The irrepressible Richard Desmond, proprietor of the Express group, is wearing a smile as broad as the range of top-shelf magazines on which his empire is built. Company accounts record a 25 per cent increase in operating profits. Annual circulation figures are up at the Daily Express (2.5 per cent) and the Daily Star (9.78 per cent). Desmond has rewarded himself with a £12m salary increase, boosting his personal remuneration to £21m (£629,000 basic, plus a bonus of £20,354,000). His newspapers have even bucked the gravitational pull of war that has done so much to dent the sales of rivals. It seems that the man whom polite society deems unsuitable to control anything more influential than titillation for the sad, actually knows his onions.

Does he really? The core facts are indisputable. Express group profits have not been generated by porn and pap alone. Granted, Desmond's adult entertainment channel Fantasy TV did return a £3m increase in profitability (up from £14m to £17m). Celebrity titles such as OK! brought in an additional £2m. But the pornographic titles, which he would like to sell to boost his claim to be a serious media magnate, experienced no advance in profitability. The biggest single contribution to Richard Desmond's enhanced wealth came from the newspaper division, made up of daily and Sunday editions of the Express and Daily Star. It poured in £33m of profits, £7m more than in the previous year.

In February, during a rare speech to the Jewish educational charity World ORT, Desmond declared, "I'm not a man to accept second place." If wealth generation is the primary objective of newspaper publishing, then he is entitled to believe that he is on the way to achieving his ambition. But in the same speech Desmond made it clear that profit is not his only motive. He revealed that, on the day he took possession of the Express titles, Downing Street called to invite him in for a chat. Richard Desmond said that he was not interested in politics. According to his account, Tony Blair replied, "You will be," and Desmond concluded that, on reflection, he is "interested in things being well run as opposed to badly run".

On that criterion, his new profits offer few grounds for celebration. In the long term, newspapers thrive through good times and bad only if they receive substantial editorial investment. Desmond's arch-rivals, Associated Newspapers, have proved the efficacy of that approach over decades, not over one set of annual accounts. Establishing a firm niche in the market is not something that can be achieved overnight. It requires consistent editorial excellence and matching certainty about identity and role.

Richard Desmond is light years away from achieving that. His newspaper profits are not the product of marginally increased sales. Nor has he earned market-defying receipts from advertising. His approach has been more that of a classic corporate raider. Desmond has stripped £40m worth of costs at his newspapers by sacking staff and ruthlessly controlling even trivial spending. The Express newsroom is a desert compared to those of his principle rivals. He has spent heavily on promotion, but the question for 2003/2004 will be whether core editorial content is good enough to maintain sales when one-off savings from redundancies and other cost-cutting measures have been exhausted.
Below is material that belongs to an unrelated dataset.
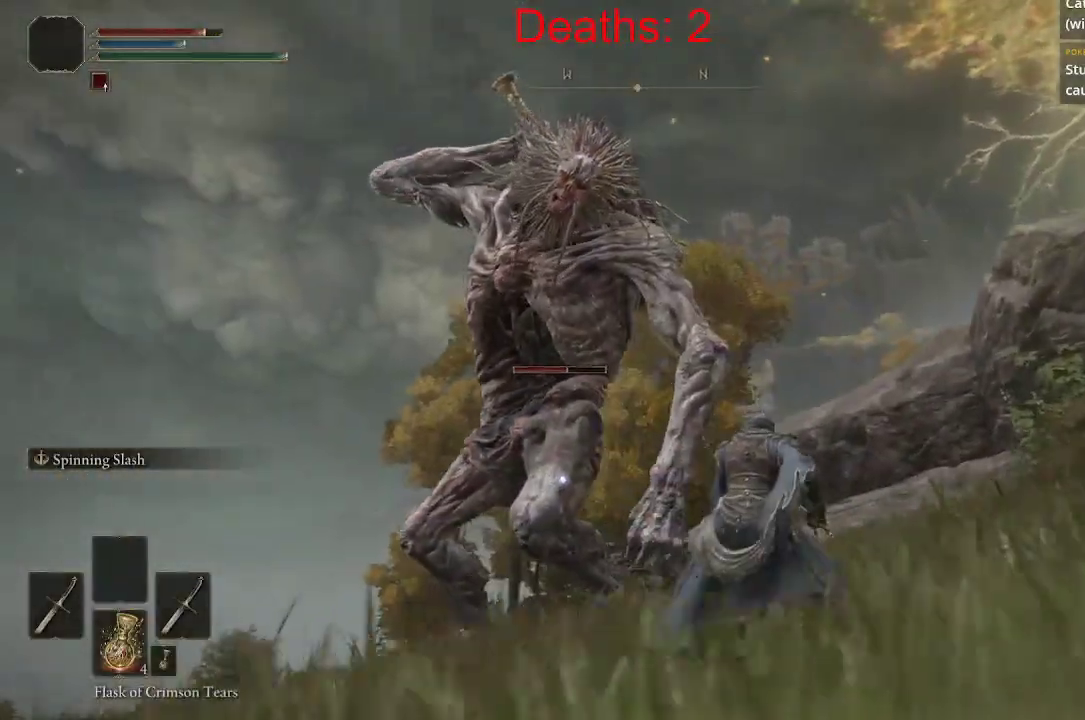
{"dt_ms": 500, "buttons": [], "left_stick": "up-right", "right_stick": "center", "events": []}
I doubt it. Newspaper history is full of examples of temporary circulation boosts built on aggressive promotion and pricing. Desmond has used both, but he has not built newspapers that stand scrutiny from an editorial perspective. Perusal of last week's run of the Daily Express illustrates the point.

The naked nastiness of headlines such as "Britain facing asylum anarchy" (Thursday 8 May, left) over a story that almost gloated over warnings of "an upsurge of racial violence"; and the crude populism of "Police: give us guns now" (Saturday 10 May) was poor cover for depleted features, trite commentary and an obsession with celebrity that does not even attempt to identify lateral themes or elements of significance.

It is not just The Sun that does these things better. The Daily Mail does them infinitely better, as do broadsheet titles, to which many Express readers have conventionally regarded their newspaper as a legitimate alternative. Richard Desmond's experience of bottom-feeding might spell long-term success for the Daily and Sunday Star. But with their editorial budgets pared to the bone, the Express titles may soon look very vulnerable indeed. The trouble with one-off savings is that they are one-off. No matter how hard a proprietor promotes, there is no enduring alternative to editorial investment.